Los historiadores de los siglos aristocráticos, y particularmente los de la Antigüedad, parecen dar a entender que el hombre puede hacerse dueño de su suerte y gobernar a sus semejantes, con sólo aprender a dominarse a sí mismo; mientras que, recorriendo las historias escritas en nuestros días, se diría que el hombre no puede nada sobre él, ni sobre lo que le rodea. Los historiadores de la Antigüedad enseñaban a mandar, los de nuestro tiempo no enseñan más que a obedecer.
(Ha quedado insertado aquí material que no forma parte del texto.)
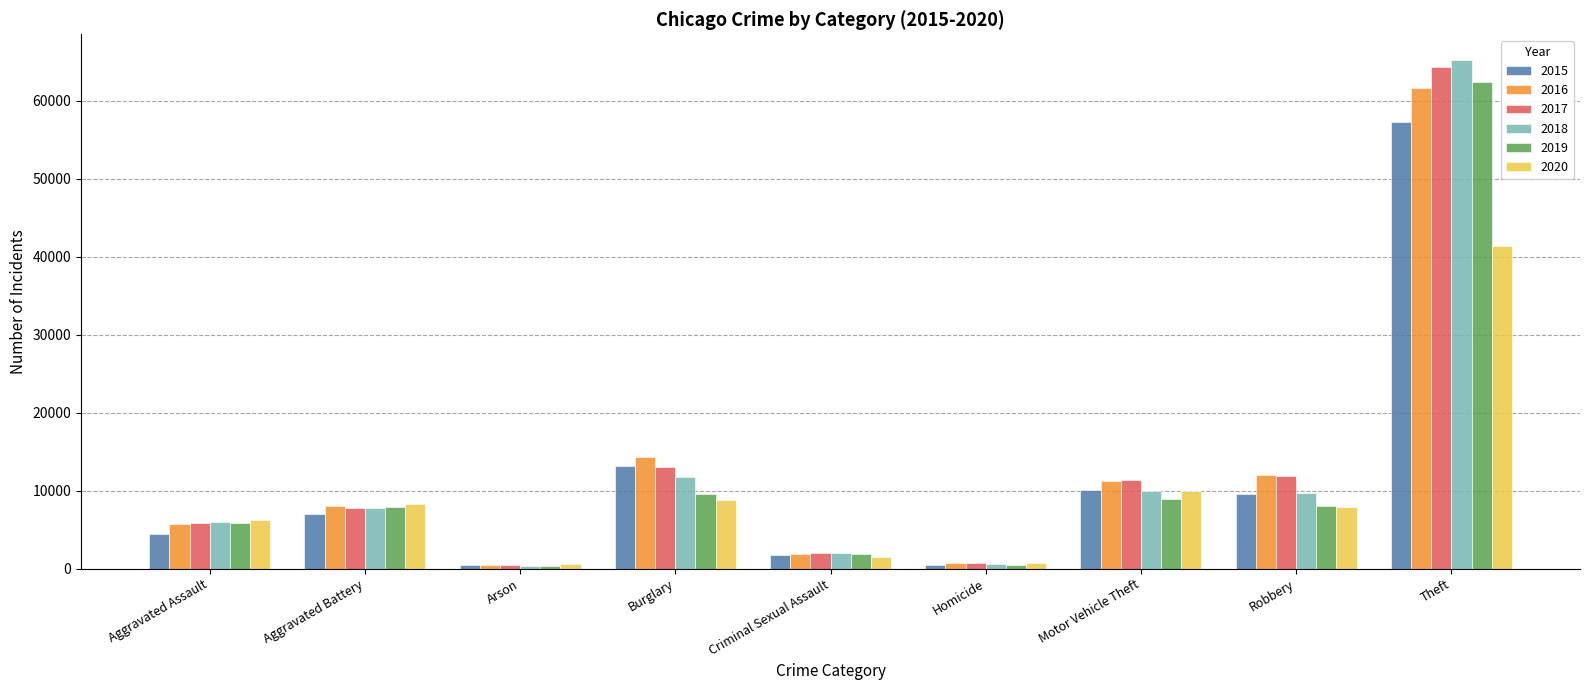

Which series changed the most between Burglary and Robbery?

2015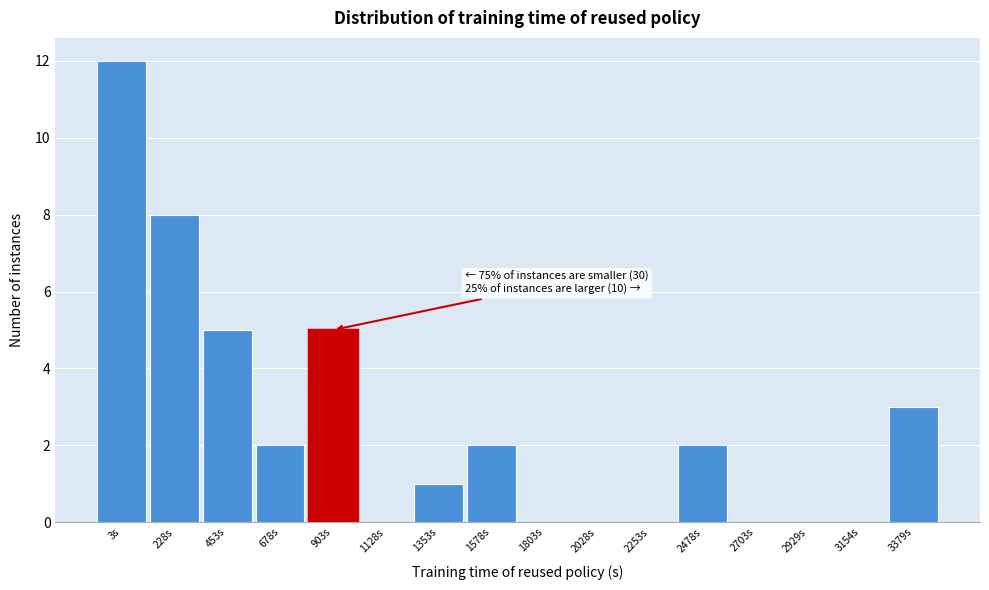

Reading right to left, transcribe all the data shown in this chart.

3379s=3	3154s=0	2929s=0	2703s=0	2478s=2	2253s=0	2028s=0	1803s=0	1578s=2	1353s=1	1128s=0	903s=5	678s=2	453s=5	228s=8	3s=12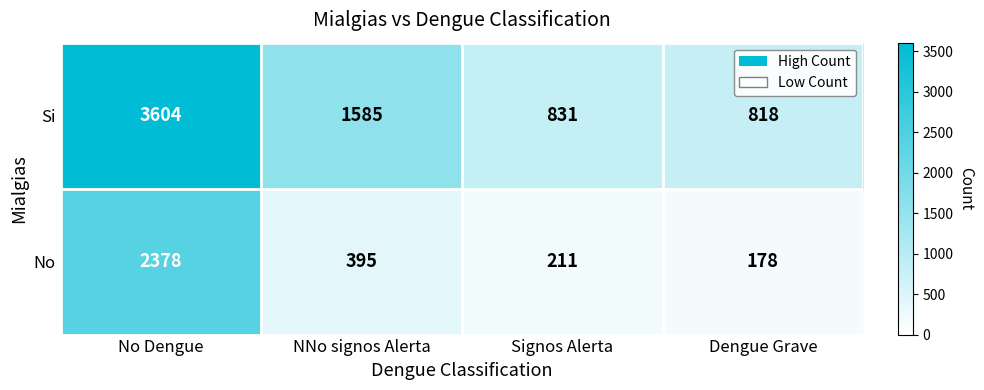

What is the total value across all series at Dengue Grave?

996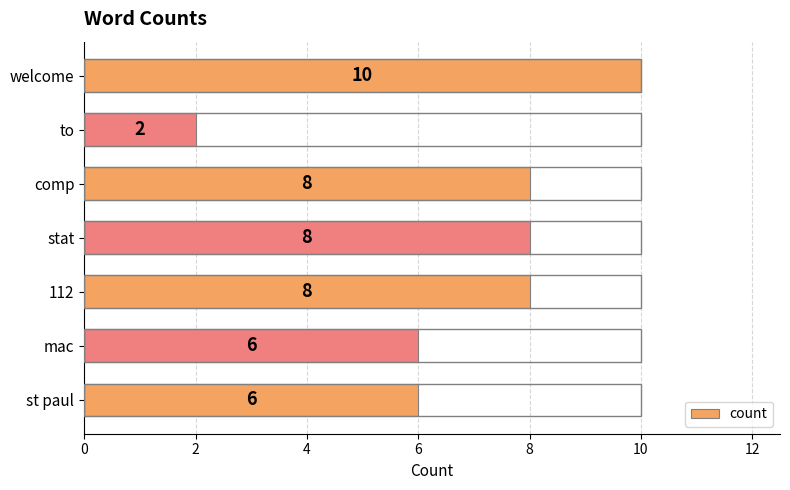

Read the value at stat.

8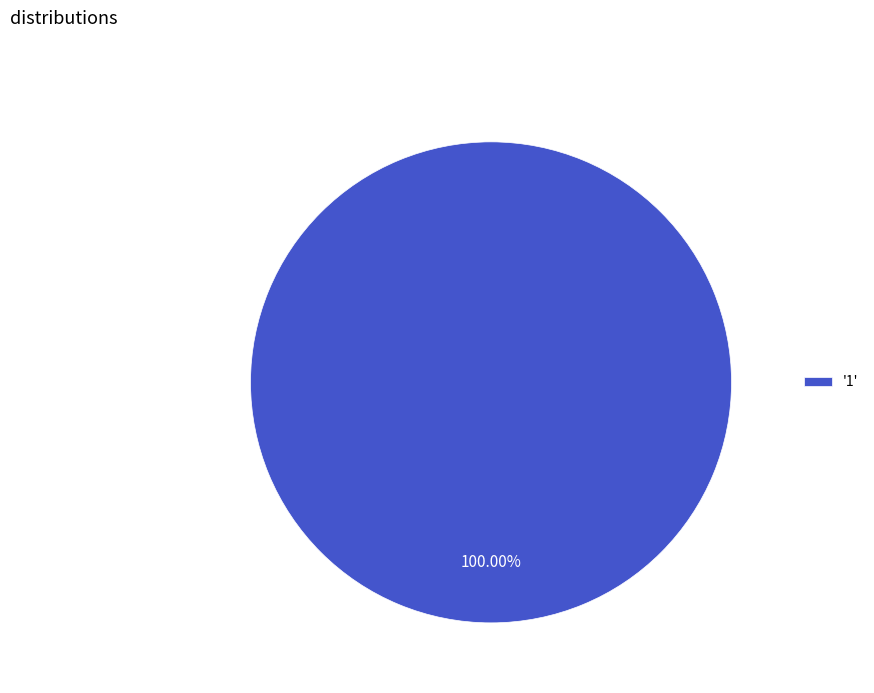

Count the number of slices in the pie.

1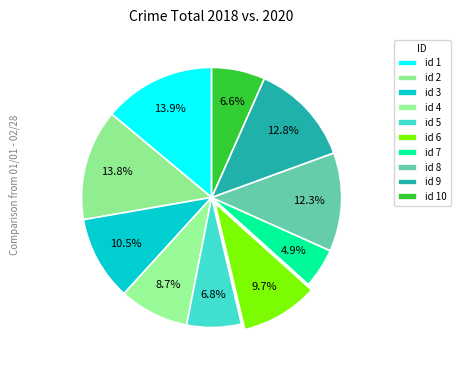

How many slices are in this pie chart?

10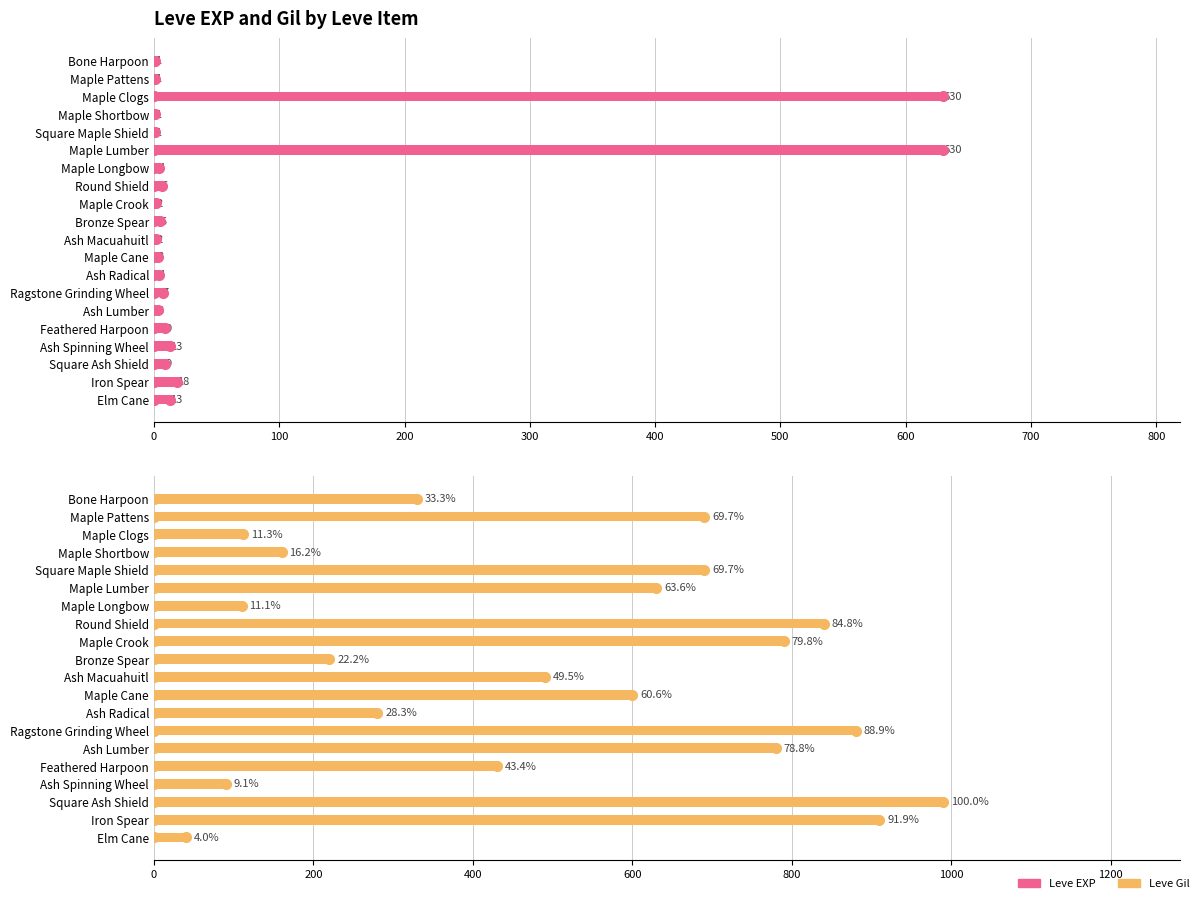

At how many categories does at least one series exceed 91?

18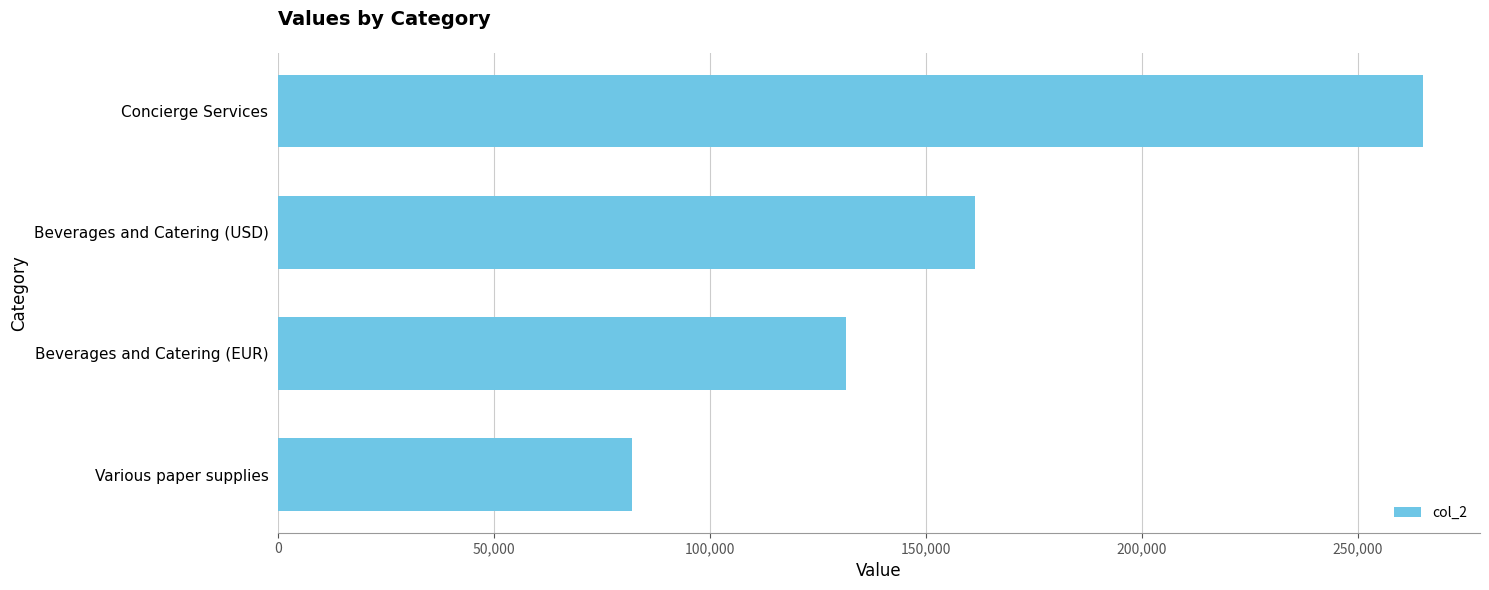

What is the difference between the maximum and minimum values?

183014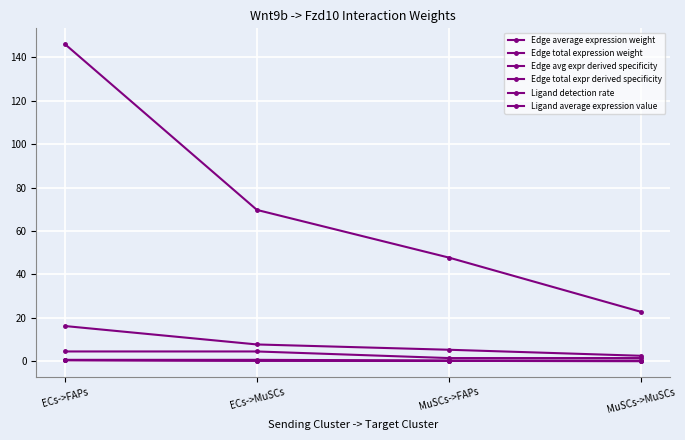

Between ECs->MuSCs and MuSCs->FAPs, which series saw the biggest shift?

Edge total expression weight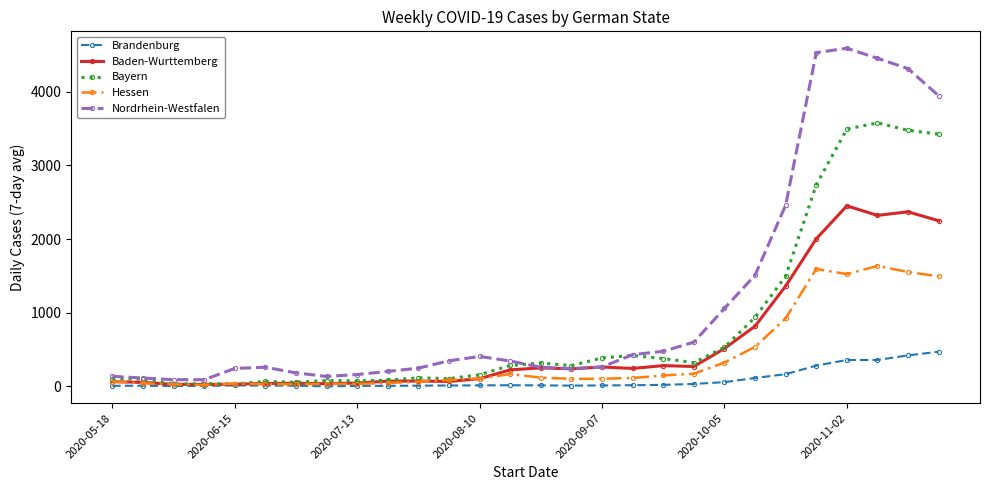

At how many categories does at least one series exceed 1812?

6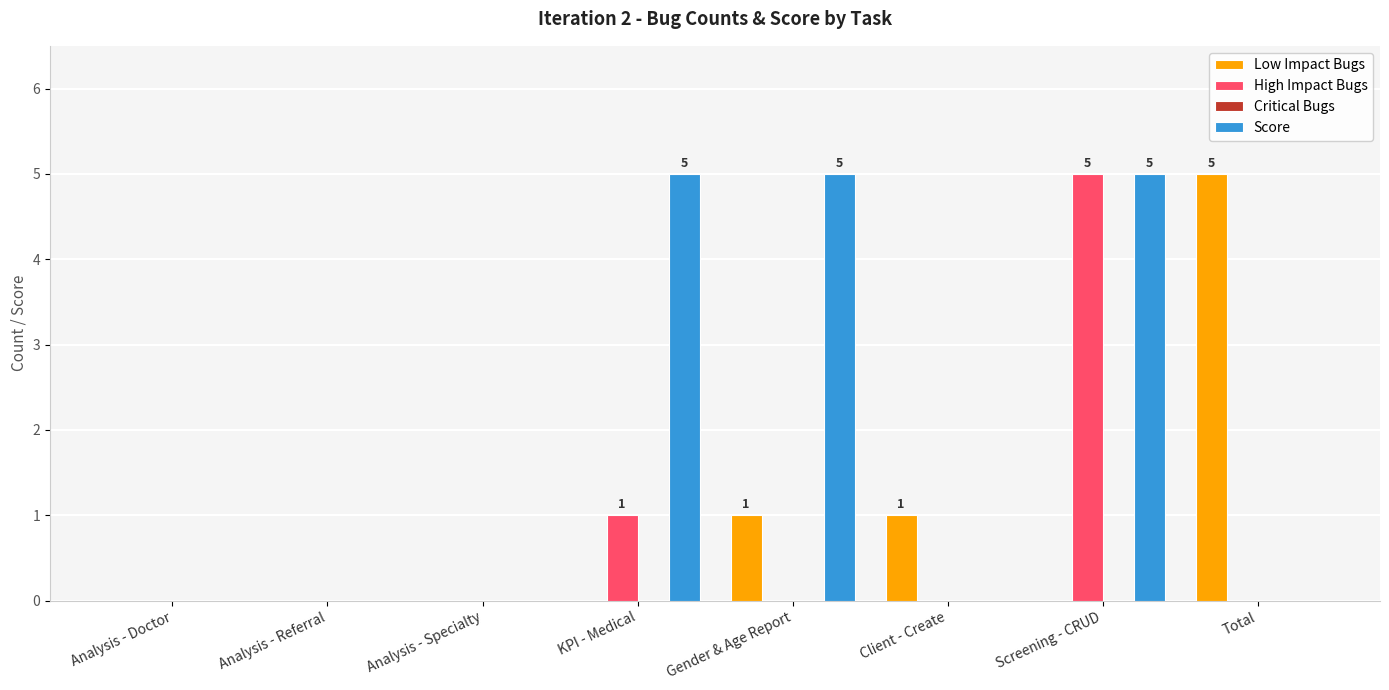

What is the total value across all series at KPI - Medical?

6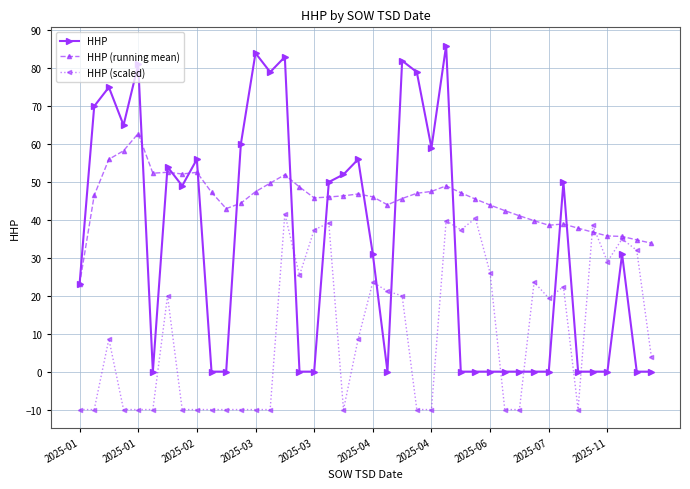

True or false: HHP (scaled) has more than 1 points higher than both neighbors.

True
En sus escritos el autor parece frecuentemente grande, pero la humanidad es siempre pequeña.

Si esta doctrina de la fatalidad, que tiene tantos atractivos para los que escriben la historia en los siglos democráticos, pasando de los escritores a sus lectores, penetrase así en la masa de los ciudadanos y se apoderase del espíritu público, se podría prever que paralizaría muy pronto el movimiento de las nuevas sociedades, y convertiría a los cristÍanos en turcos.

Diré, además, que una doctrina semejante es en particular peligrosa en la época en que nos hallamos: nuestros contemporáneos se inclinan mucho a dudar del libre albedrío, porque cada uno de ellos se siente limitado de todos lados por su debilidad; pero conceden, sin embargo, la fuerza y la independencia a los hombres reunidos en un cuerpo social.

Es preciso tratar de no oscurecer esta idea, pues se trata de reanimar las almas y no de acabar de abatirlas.